As the RTPI says, this is because direct public investment in planning has been decreasing. Real net current expenditure on planning services has declined by a third since 2010, from £893m to £594m.
And although the government has insisted that the increased fees would be used to pay for improvements, it has so far failed to enshrine this in law. An opportunity to include the measure as an amendment to the Levelling Up and Regeneration Act was missed, and the government is now proposing to use a letter from the chief planner instead, which has no weight in law and can easily be overlooked by a cash-strapped local authority sinking under the weight of its homelessness obligations.
“Unless the additional income is ring-fenced, I’m sceptical about whether this will have the desired effect in practice,” says Raj Kotecha, chairman and chief executive of residential developer Amro Partners.

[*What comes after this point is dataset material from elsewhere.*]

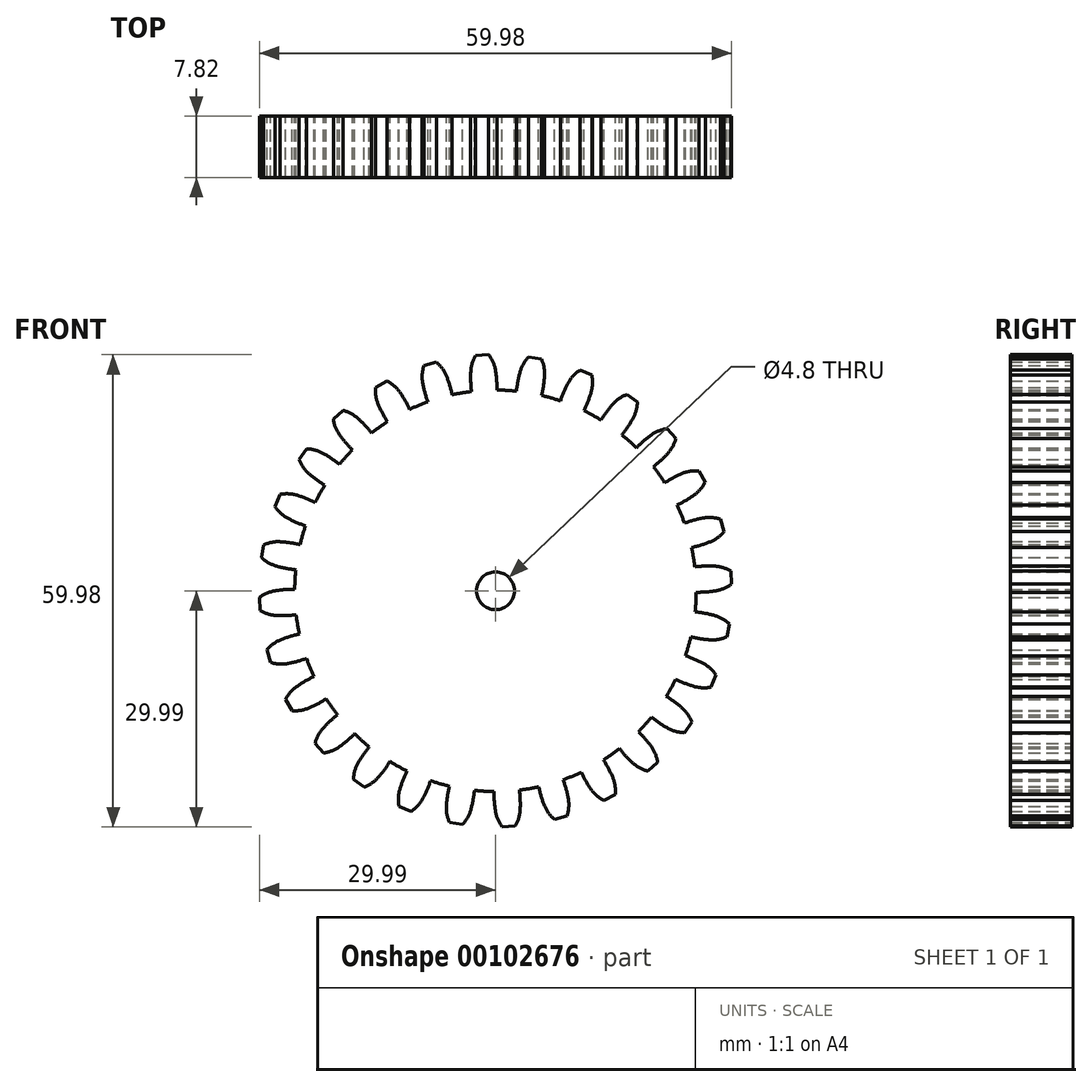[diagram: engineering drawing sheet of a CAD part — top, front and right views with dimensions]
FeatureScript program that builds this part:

And the problem is not only at the local level. This week, the fate of two applications showed it exists at the regional and national level as well.
In Cricklewood, Montreaux was granted outline approval for its redevelopment of a former B&Q site that it wants to develop as 1,046-home scheme. But the approval came after more than two years, after the scheme was called in by the secretary of state, Michael Gove, and the planning inspector’s report was then sat on for nearly six months.

Meanwhile, Gove has said he will call in MSG’s plans for its 300ft tall Sphere in Stratford, E15. This should be good news for the developer, as the £800m project was approved by the London Legacy Development Corporation, but then blocked by London’s mayor, Sadiq Khan. Gove’s intervention, in theory, gives MSG another chance. But the developer isn’t interested. There is too much uncertainty, it said, literally taking back its ball (and selling its site) and moving on to play somewhere else. Why should it waste more time and money on the capricious English planning system, the argument goes, when countless other cities would leap at the chance to have what it is offering?
Deadlines and costs
The measures being proposed by the government will not address the real problem, say critics. “The development sector couldn’t care less about refunds,” says the BPF’s head of planning, Sam Bensted. “All they want is certainty around deadlines and the costs. Not the costs of the application, but the costs of delay to projects and the uncertainty surrounding that.”
And there is more at stake than mere money. As Birchgrove’s Barratt says: “The cost of not building is huge to me as a developer – every week that a site sits in planning is, of course, expensive to us, the developers. But it is also huge to those people in this country who currently don’t have a place they can call home.”
The Local Government Association has predicted that local authorities face a £4bn funding gap next year, and that is just to stay still. Every other week we are seeing another example of a council issuing a section 114 notice as they struggle to control their deficits. Another 60 English councils have warned they are at risk next year, with the LGA predicting that 12 will issue notices.
As Jessup says: “If we don’t get a planning application through, the fact that we would get the planning application fee back is a drop in the ocean. It really doesn’t make a difference to us. But this will make a big difference to the councils. Nearly every council we speak to is virtually bankrupt. And that money is significant to them.”
The latest hike in planning fees and the chancellor’s “money-back guarantee” are not the solutions that are needed. “But,” Bensted says, “it has to be a positive thing that we’ve got a private sector that is very vocally saying, ‘We are willing to put more money in to get this system working better.’
“How do developers fix the planning system, I guess, is the million-dollar question,” he says. “But at least they are asking the question.”